Scalable data transformation models for physics-informed neural networks (PINNs) in digital twin-enabled prognostics and health management (PHM) applications

Digital twin (DT) technology has become a key enabler for prognostics and health management (PHM) in complex industrial systems, yet scaling predictive models for multi-component degradation (MCD) scenarios remains challenging, particularly when transferring insights from predictive models of smaller systems developed with limited data to larger systems. To address this, a physics-informed neural network (PINN) framework that integrates a standardized scaling methodology, enabling scalable DT analytics for MCD prognostics, was developed in this paper. Our approach employs a systematic DevOps workflow that features containerized PINN DT analytics deployed on a Kubernetes cluster for dynamic resource optimization, a real-time DT platform (PTC ThingWorx™), and a custom API for bidirectional data exchange that connects the cluster to the DT platform.
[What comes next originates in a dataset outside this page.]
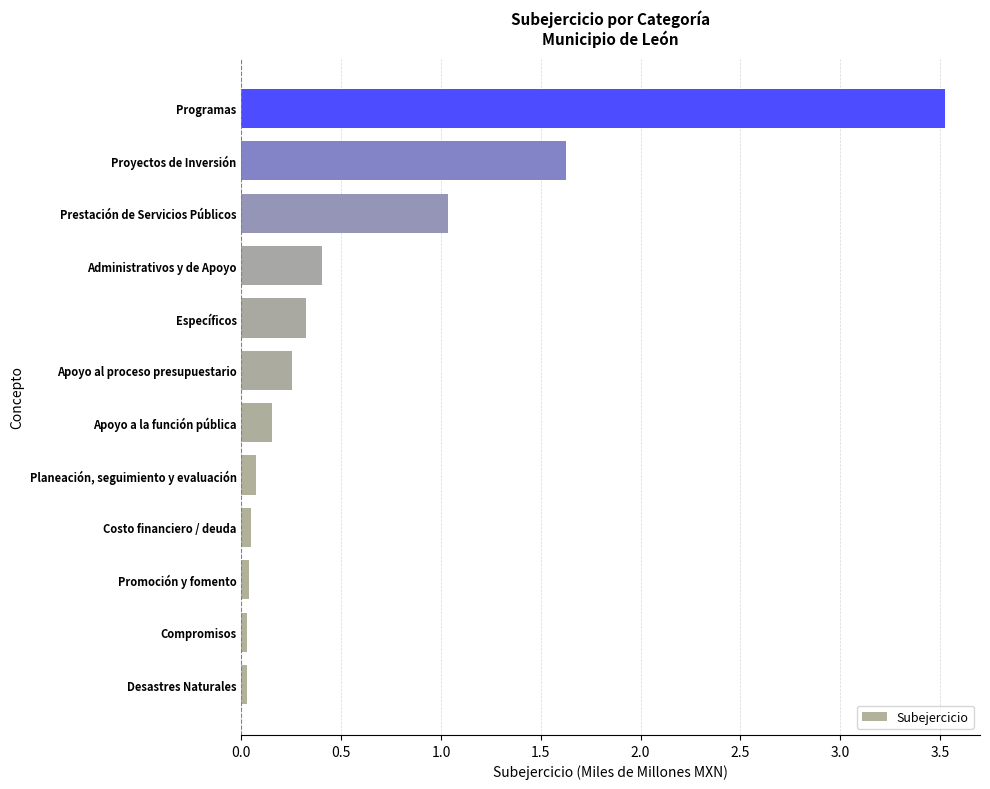

The value at Administrativos y de Apoyo is 0.2. True or false?

False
A key contribution of this paper is the scalable DT model, which facilitates transfer learning of degradation patterns across heterogeneous hydraulic systems. Three (3) hydraulic system configurations were modeled, analyzing multi-component filter degradation under pump speeds of 700–900 RPM. Trained on limited data from a reference system, the scaled PINN model achieved 88.98% accuracy for initial degradation detection at 900 RPM—outperforming an unscaled baseline of 64.13%—with consistent improvements across various speeds and thresholds. This work advances PHM analytics by reducing costs and development time, providing a scalable framework for cross-system DT deployment.